▶ _SELECTED PASSAGE_
-- Opening Marker --
Flamelet/transported PDF simulations of ethylene/air jet turbulent non-premixed flame using a three-equation PAH-based soot production model

This article reports flamelet/transported PDF (TPDF) simulations of the well-documented ethylene/air turbulent non-premixed jet flame investigated experimentally at Sandia. The transported PDF equation is solved with the Stochastic Eulerian Field method. The soot production is modelled by a validated three equation PAH-based soot model that predicts the mean soot aggregate properties at low computational time and includes a detailed description of the soot production processes. Gas and soot radiation is modelled using the rank-correlated full-spectrum k model. The turbulence/chemistry/soot production/radiation interactions are taken into account by means of the PDF method. Simulations are run by considering or not soot differential mixing. Based on recent conclusions drawn from Direct Numerical Simulations (Zhou et al., Proc. Combsut. Inst. 38 (2021) 2731–2739), soot differential mixing is modelled by neglecting soot mixing owing to sufficiently large mixing timescales. When soot differential mixing is considered, model predictions reproduce reasonably well the exhaustive set of experimental data, including flame structure, soot statistics and radiative outputs without adjusting parameters. In particular, the predictions demonstrate for the first time the capability of RANS/TPDF models to capture the soot intermittency. On the other hand, neglecting the soot differential mixing produces notable reductions in mean and fluctuating soot volume fraction and soot intermittency. Scatter plot analysis shows that the effects of soot differential mixing are more pronounced in regions of the mixture fraction space where soot surface growth and soot oxidation dominate the soot production, affecting these processes in a non-negligible manner. In an opposite way, soot nucleation and PAH condensation are much less significantly affected. Model results show also that disregarding soot differential mixing reduces the mean soot emission as well the soot emission turbulence/radiation interaction.
-- Closing Marker --
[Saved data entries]
-- Opening Marker --
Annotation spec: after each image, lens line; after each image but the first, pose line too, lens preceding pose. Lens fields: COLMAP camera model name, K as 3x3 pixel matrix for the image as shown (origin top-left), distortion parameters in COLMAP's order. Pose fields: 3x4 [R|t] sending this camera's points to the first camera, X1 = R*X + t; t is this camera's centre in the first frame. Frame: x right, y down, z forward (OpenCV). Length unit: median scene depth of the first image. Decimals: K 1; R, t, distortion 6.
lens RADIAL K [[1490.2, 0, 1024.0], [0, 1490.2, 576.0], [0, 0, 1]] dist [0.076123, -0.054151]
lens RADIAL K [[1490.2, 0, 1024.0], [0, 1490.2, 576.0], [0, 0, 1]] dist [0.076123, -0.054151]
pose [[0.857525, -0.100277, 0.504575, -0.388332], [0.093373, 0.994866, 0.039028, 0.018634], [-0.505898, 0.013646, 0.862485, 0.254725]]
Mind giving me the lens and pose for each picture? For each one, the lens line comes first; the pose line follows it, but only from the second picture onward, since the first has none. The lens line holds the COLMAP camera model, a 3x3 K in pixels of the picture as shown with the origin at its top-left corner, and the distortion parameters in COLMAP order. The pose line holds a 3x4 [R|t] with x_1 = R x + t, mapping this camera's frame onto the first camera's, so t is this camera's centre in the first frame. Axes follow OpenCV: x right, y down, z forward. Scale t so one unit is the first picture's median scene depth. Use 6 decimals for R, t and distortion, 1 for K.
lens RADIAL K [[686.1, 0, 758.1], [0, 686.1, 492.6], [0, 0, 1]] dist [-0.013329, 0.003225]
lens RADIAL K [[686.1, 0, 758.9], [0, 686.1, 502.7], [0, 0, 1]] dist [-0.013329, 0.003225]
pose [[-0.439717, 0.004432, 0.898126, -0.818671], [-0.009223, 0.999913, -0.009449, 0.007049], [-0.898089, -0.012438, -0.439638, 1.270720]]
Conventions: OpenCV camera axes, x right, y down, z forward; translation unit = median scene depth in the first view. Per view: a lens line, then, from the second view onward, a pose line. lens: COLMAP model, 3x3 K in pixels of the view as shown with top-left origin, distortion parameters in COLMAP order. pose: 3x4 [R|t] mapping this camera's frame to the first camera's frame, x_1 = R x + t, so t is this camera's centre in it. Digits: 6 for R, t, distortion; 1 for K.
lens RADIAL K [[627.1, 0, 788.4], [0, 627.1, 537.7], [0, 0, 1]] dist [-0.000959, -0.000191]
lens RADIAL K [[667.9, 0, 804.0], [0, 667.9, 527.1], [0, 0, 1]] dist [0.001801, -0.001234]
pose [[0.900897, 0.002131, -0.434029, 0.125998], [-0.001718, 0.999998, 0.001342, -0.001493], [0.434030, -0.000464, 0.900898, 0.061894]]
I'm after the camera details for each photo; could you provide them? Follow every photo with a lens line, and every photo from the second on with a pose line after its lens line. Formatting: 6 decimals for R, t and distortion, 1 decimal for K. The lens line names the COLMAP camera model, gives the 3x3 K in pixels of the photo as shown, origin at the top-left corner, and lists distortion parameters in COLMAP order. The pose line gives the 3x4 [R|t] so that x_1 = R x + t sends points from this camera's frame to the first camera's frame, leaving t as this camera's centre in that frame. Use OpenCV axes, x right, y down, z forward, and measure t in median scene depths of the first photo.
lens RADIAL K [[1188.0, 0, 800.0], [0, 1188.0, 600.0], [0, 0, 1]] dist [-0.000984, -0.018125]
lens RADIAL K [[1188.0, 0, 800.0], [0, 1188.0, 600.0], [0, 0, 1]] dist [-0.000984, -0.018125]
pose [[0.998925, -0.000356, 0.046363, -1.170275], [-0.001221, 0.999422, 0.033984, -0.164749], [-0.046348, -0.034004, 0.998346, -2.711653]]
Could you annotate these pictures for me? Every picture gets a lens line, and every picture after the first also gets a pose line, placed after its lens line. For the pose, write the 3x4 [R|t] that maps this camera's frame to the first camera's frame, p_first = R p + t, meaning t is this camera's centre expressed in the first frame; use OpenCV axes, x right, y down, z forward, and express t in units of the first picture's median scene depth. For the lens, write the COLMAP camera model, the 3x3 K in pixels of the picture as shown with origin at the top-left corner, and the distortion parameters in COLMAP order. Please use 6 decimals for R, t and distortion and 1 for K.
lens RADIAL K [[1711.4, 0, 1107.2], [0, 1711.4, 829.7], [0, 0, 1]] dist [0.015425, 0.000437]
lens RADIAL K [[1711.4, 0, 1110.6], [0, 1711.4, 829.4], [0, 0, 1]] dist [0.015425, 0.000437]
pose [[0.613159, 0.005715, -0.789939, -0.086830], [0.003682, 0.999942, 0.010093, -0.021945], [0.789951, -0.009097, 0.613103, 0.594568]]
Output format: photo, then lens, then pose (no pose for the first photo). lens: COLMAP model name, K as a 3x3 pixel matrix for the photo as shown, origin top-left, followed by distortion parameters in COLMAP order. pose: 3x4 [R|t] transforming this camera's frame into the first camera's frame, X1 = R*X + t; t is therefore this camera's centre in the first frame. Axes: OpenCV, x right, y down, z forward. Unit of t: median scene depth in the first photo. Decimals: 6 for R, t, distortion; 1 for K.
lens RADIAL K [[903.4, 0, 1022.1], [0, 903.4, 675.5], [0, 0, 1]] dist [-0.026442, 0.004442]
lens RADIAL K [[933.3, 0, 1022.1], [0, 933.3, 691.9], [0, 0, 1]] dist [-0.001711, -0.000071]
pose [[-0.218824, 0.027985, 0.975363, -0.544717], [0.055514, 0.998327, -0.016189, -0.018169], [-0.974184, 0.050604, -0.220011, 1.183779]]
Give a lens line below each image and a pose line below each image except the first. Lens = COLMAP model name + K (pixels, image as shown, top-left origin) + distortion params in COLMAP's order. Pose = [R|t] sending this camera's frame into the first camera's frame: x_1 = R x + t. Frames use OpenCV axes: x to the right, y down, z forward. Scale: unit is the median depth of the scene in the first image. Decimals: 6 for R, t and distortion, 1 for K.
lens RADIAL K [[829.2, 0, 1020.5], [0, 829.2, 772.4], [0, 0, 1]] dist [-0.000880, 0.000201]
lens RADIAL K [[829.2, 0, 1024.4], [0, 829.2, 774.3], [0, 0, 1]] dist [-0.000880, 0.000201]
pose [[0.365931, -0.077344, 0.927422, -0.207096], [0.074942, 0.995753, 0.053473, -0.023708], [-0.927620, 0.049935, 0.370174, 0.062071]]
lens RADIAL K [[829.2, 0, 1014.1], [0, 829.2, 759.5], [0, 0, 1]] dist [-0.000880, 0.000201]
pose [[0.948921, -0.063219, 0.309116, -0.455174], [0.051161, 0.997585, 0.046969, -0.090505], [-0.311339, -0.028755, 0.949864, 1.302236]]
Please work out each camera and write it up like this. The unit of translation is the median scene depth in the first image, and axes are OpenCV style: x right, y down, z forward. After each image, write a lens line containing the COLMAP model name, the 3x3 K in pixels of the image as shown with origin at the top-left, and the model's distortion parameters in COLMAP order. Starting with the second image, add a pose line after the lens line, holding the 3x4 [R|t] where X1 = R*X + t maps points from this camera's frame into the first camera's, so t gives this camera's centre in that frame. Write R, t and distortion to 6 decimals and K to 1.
-- Closing Marker --
▶ _YOUR ASSIGNMENT_
In the abstract on soot modeling, which method is used to solve the transported PDF equation?

▶ _EXERCISE RESPONSE_
The Stochastic Eulerian Field method.